The Office of the Prosecutor was singled out as the key decision-maker on behalf of the state, but, the report said, not only were penal authorities complicit in the abuse but so too were prison doctors.
The report reviewed a number of documented cases of abuse, illustrating not only the immediate cruelty of these human rights abuses but their irreversible impact on the long-term health of political prisoners.
Zeynab Jalalian, serving a life sentence in connection with her alleged membership of a Kurdish opposition group, is going blind because her skull was fractured when interrogators repeatedly hit her head against a wall. Intelligence officers have told her that she is denied an operation unless and until she makes a confession.
Omid Kokabee, a 33-year-old physicist serving a 10-year sentence for refusing to work on military projects in Iran, went unexamined for five years while his kidney cancer progressed. A photograph of him chained to his hospital bed in 2015 caused outrage on social media.
Afshin Sohrabzadeh, an Iranian Kurdish political prisoner serving a 25-year sentence, was also repeatedly denied the treatment needed for intestinal cancer, resulting in severe and frequent gastrointestinal bleeding.
Afif Naimi, one of seven imprisoned leaders of Iran’s Baha’i community serving a 10-year prison term, suffers from a severe and potentially fatal blood clotting disorder which causes recurrent bleeding and loss of consciousness. Despite being deemed unfit for imprisonment by medical professionals several times, the Office of the Prosecutor has refused to release him.

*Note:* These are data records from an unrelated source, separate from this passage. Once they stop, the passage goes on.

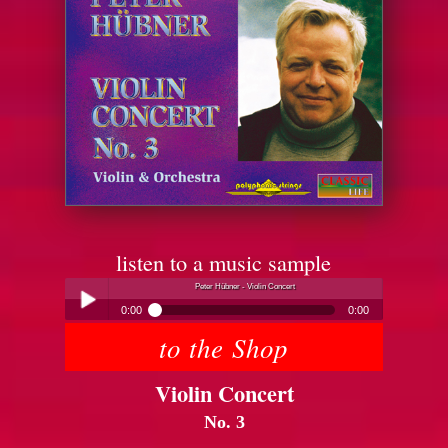
listen to a music sample
Peter Hübner - Violin Concert
0:00
0:00
to the Shop
Peter Hübner - Violin Concert
Play /
Violin Concert
No. 3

Alireza Rasouli, who, like other political prisoners has gone on hunger strike in protest at the abuse, was, like others, sentenced to additional years after he was convicted of national security charges including “spreading propaganda against the system.” He suffers from a bone disease, which, untreated, is deteriorating, causing him severe pain and restricting his ability to move.
Scores of political prisoners affiliated to the main Iranian opposition group, the People’s Mojahedin Organization of Iran (PMOI or MEK), have gone on hunger strike on many occasions in the past year in protest at inhumane conditions and abuse in the regime’s prisons. There have also been continuous reports of the mistreatment of other political prisoners from ethnic and religious minorities, in particular of Kurdish and Sunni prisoners.
Amnesty International is “calling on the Iranian authorities to immediately stop denying prisoners access to adequate medical care, in line with their international obligations. The authorities must investigate the prosecution authorities and all other officials – including medical staff – who may be involved in deliberately denying medical care to prisoners.”